### Description of the task
Which lines of the records below contain the word "rozwoju"? Show each one.

(Stored entries)

====

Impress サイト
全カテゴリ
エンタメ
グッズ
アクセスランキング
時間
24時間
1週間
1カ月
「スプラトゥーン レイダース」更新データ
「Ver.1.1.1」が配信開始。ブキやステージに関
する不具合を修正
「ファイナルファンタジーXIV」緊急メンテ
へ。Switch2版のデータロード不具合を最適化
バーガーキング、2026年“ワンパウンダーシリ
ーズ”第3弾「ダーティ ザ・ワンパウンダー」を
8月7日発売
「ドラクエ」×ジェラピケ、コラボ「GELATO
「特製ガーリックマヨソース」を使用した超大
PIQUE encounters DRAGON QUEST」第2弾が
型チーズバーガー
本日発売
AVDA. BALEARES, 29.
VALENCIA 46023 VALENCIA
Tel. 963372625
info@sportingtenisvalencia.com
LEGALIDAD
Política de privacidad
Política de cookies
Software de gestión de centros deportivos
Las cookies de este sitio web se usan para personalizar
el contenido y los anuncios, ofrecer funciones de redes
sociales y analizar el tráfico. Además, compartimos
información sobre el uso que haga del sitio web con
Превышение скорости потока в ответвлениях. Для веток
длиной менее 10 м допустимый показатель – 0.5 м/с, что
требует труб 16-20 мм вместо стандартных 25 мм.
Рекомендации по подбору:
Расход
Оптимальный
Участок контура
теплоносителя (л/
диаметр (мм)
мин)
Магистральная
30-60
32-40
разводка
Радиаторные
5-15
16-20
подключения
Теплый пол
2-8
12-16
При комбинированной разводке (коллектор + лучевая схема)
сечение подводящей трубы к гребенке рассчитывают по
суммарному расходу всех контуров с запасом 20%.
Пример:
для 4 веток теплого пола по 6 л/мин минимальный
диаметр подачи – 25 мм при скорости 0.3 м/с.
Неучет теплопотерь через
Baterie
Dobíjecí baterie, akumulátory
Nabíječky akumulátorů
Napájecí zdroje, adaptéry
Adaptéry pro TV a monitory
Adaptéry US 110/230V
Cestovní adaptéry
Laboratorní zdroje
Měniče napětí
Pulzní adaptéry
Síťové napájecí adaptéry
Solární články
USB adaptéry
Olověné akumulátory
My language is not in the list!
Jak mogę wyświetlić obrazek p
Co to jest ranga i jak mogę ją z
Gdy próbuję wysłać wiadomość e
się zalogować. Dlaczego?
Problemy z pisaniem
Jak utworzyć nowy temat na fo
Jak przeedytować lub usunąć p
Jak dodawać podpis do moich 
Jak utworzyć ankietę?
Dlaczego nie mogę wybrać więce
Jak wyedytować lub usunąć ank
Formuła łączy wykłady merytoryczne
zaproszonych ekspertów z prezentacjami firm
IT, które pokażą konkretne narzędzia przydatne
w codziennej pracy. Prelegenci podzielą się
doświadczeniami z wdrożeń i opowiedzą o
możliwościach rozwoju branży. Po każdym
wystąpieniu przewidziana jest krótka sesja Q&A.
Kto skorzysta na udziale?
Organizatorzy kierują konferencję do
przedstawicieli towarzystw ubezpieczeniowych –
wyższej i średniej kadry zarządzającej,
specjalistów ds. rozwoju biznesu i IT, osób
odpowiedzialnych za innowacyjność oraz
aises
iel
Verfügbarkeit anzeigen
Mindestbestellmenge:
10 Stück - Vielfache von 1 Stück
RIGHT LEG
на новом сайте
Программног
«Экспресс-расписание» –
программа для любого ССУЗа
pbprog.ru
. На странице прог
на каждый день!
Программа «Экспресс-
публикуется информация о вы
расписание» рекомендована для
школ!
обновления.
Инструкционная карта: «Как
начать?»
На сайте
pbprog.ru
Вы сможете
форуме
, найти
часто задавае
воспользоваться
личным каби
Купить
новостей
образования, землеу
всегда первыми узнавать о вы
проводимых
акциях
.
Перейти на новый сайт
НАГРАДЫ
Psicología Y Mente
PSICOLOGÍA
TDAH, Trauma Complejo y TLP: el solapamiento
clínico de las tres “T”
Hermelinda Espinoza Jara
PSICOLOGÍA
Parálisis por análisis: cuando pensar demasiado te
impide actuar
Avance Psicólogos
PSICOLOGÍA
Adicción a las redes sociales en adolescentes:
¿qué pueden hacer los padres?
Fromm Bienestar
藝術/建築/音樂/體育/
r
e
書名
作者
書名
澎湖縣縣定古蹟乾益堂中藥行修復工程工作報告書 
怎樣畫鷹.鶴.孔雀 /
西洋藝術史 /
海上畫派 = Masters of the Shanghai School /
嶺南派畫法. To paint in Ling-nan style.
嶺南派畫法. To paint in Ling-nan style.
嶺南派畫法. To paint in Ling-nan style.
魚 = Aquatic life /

====

### Completed task
możliwościach rozwoju branży. Po każdym
specjalistów ds. rozwoju biznesu i IT, osób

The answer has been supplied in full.